Player G, Clary R, Dettrick S, Korepanov S, Magee R M, Tajima T
TAE Technologies, Foothill Ranch, California 92610, USA.
Rev Sci Instrum. 2021 May 1;92(5):053542. doi: 10.1063/5.0043868.
In TAE Technologies' current experimental device, C-2W, neutral beam injection creates a large fast ion population that sustains a field-reversed configuration (FRC) plasma.
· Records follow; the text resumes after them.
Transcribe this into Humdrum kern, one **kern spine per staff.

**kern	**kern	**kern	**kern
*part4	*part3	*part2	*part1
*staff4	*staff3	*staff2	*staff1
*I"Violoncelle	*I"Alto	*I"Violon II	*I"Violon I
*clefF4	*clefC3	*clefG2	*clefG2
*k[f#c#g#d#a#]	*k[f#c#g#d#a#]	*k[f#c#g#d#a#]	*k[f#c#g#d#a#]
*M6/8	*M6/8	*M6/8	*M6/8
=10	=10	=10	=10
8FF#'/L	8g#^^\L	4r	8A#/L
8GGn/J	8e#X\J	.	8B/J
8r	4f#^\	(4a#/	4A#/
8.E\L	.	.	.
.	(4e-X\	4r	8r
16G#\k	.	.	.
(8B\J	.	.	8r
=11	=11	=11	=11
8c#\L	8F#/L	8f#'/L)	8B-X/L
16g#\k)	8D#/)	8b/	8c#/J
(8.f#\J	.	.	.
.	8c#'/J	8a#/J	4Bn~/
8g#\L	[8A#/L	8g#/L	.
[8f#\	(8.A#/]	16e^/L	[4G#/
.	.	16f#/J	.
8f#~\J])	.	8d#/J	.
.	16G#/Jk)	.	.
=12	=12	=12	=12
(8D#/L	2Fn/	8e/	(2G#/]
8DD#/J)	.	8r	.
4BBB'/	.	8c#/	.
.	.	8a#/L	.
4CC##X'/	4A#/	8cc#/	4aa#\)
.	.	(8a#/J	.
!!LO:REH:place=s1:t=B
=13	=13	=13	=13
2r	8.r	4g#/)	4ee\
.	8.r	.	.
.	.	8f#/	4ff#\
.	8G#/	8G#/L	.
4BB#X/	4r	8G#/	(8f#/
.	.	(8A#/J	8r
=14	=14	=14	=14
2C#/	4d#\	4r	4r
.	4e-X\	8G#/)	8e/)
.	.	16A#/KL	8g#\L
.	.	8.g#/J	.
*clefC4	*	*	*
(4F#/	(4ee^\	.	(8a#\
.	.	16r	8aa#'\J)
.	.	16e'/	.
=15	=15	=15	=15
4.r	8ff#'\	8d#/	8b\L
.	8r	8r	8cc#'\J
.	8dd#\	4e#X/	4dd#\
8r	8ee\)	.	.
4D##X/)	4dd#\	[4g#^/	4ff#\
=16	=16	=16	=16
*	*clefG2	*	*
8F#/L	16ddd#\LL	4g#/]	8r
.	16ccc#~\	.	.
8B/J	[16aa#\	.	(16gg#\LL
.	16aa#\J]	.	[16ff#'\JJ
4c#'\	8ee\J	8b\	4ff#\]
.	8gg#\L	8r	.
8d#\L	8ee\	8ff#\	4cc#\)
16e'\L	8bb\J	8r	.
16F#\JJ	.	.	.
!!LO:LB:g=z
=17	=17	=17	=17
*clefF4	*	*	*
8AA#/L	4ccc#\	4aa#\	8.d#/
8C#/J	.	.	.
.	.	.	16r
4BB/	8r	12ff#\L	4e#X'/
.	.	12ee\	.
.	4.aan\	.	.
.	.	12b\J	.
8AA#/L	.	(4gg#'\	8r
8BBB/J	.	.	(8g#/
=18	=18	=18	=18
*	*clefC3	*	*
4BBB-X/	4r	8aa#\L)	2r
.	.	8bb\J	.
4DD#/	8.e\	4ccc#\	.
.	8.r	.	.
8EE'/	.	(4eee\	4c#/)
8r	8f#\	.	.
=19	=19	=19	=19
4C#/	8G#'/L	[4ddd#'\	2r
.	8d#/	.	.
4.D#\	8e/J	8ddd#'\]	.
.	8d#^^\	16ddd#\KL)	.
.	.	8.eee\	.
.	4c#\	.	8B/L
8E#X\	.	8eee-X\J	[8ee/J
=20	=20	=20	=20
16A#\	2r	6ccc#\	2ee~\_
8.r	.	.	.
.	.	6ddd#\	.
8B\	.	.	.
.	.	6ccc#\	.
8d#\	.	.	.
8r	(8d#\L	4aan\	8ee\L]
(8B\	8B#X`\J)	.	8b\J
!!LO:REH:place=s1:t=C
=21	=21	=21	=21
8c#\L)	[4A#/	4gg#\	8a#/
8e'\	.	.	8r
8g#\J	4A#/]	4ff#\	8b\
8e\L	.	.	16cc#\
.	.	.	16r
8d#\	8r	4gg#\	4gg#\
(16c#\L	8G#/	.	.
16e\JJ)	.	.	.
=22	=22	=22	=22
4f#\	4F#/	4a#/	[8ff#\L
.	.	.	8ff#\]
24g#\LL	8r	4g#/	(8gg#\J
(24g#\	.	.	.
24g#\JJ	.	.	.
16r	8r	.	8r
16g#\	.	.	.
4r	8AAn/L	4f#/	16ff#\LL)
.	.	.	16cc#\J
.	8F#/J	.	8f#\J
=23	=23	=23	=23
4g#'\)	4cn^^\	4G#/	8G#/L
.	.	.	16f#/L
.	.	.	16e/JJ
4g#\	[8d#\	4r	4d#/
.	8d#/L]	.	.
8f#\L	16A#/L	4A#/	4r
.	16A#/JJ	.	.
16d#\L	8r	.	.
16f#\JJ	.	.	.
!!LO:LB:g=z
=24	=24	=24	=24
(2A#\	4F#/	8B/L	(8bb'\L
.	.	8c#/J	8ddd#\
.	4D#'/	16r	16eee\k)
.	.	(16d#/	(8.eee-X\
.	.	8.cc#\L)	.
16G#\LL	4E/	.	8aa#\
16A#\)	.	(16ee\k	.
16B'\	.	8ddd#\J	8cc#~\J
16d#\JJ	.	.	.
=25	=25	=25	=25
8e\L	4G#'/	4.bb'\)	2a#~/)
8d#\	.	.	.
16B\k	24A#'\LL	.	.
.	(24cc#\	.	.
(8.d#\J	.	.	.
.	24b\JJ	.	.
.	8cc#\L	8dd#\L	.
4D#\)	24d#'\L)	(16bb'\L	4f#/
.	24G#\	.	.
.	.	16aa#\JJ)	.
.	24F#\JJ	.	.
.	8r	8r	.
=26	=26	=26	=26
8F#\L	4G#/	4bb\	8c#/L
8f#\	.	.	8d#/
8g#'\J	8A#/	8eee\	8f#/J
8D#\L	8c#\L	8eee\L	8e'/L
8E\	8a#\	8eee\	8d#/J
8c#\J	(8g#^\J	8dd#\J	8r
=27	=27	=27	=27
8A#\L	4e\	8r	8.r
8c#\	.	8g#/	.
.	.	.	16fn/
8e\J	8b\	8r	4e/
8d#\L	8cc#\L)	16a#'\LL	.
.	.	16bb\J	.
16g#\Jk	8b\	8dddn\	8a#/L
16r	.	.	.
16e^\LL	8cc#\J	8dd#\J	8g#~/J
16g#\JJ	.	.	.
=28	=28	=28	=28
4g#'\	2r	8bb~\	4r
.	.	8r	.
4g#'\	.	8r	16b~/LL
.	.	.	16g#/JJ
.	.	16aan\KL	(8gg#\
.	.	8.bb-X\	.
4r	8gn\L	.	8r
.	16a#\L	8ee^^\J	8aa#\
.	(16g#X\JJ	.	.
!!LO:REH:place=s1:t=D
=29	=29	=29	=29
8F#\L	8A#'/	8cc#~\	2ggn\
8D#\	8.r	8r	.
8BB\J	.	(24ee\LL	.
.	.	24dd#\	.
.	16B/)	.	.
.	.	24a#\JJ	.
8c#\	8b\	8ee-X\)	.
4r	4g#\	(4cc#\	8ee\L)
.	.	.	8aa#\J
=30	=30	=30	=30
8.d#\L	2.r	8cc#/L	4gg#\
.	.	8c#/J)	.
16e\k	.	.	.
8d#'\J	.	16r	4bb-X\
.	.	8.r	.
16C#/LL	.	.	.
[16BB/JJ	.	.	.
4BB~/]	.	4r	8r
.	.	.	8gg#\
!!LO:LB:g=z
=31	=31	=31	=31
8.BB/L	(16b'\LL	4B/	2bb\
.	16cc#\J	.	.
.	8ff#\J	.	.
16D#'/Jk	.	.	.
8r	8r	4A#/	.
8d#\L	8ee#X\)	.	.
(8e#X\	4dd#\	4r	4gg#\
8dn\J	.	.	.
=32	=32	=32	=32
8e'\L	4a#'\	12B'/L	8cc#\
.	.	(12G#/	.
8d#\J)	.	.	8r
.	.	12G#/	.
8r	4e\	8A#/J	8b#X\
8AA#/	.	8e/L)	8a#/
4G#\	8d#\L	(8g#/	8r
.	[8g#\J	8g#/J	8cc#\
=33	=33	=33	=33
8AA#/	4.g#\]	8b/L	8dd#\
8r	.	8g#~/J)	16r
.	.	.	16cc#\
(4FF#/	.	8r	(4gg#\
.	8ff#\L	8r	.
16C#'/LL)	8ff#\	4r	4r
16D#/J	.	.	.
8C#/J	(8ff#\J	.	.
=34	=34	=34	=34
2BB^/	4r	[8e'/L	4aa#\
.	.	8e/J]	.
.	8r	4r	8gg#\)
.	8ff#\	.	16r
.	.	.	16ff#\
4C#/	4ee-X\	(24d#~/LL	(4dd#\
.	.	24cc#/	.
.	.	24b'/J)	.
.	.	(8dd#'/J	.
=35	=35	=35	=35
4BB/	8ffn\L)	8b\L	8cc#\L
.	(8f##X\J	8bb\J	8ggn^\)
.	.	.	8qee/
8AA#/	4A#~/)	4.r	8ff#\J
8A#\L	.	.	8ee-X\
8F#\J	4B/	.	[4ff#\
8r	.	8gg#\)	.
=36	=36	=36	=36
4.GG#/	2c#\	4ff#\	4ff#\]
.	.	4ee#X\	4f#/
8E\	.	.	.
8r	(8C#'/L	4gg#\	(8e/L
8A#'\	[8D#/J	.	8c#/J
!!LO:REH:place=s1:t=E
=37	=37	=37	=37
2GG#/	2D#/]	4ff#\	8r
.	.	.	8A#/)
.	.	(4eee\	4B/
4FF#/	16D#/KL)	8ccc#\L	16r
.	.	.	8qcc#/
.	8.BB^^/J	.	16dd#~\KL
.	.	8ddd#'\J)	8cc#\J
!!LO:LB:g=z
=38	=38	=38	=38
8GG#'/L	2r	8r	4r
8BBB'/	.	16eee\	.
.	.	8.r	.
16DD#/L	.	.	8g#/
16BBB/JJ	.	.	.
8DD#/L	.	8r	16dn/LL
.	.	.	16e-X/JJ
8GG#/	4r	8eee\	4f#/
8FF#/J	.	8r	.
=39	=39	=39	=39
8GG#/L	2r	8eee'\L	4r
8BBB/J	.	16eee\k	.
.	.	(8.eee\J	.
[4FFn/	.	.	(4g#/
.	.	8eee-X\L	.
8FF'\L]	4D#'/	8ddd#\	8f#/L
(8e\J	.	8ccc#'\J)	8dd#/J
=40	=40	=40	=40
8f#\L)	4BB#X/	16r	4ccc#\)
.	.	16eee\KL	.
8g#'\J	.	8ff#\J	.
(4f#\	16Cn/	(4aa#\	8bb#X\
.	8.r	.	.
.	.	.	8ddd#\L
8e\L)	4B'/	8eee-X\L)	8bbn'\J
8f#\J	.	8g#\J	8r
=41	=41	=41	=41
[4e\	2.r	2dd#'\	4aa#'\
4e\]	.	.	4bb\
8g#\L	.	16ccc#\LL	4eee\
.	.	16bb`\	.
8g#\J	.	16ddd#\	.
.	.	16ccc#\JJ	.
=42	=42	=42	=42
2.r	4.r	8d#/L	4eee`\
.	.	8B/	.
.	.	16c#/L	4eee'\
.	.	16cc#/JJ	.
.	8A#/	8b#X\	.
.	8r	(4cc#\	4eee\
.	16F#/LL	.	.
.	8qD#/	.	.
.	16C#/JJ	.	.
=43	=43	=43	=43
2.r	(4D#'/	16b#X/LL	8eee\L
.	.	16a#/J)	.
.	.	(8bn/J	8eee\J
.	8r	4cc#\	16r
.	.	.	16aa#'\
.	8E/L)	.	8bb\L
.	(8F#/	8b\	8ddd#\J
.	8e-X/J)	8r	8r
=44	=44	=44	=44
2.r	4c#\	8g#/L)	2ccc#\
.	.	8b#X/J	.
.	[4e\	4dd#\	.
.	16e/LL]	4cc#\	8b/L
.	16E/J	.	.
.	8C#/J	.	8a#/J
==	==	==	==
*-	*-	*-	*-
Diagnosis of these fast ions is therefore critical for understanding the behavior of the FRC. Neutral Particle Analyzers (NPAs) are used to measure the energy spectrum of fast ions that charge exchange on background or beam neutrals and are lost from the plasma. To ensure correct diagnosis of the fast ion population, a calibration check of the NPAs was performed. A novel, generally applicable method for an in situ relative calibration of diagnostics on an unknown source with a small dataset was developed. The method utilizes a machine learning technique, Generalized Additive Models (GAMs), to reconstruct the diagnostic source distribution, and Stochastic Gradient Descent (SGD) to determine the NPA channel calibration factors. The results on both synthetic and experimental datasets are presented.
在TAE Technologies公司目前的实验装置C-2W中,中性束注入产生了大量的快离子群体,维持着场反向配置(FRC)等离子体。因此,对这些快离子进行诊断对于理解FRC的行为至关重要。中性粒子分析仪(NPA)用于测量快离子的能谱,这些快离子在背景或束流中性粒子上发生电荷交换并从等离子体中损失。为确保对快离子群体进行正确诊断,对NPA进行了校准检查。开发了一种新颖的、普遍适用的方法,用于在数据集较小的未知源上对诊断进行原位相对校准。该方法利用机器学习技术广义相加模型(GAM)来重建诊断源分布,并利用随机梯度下降(SGD)来确定NPA通道校准因子。给出了合成数据集和实验数据集的结果。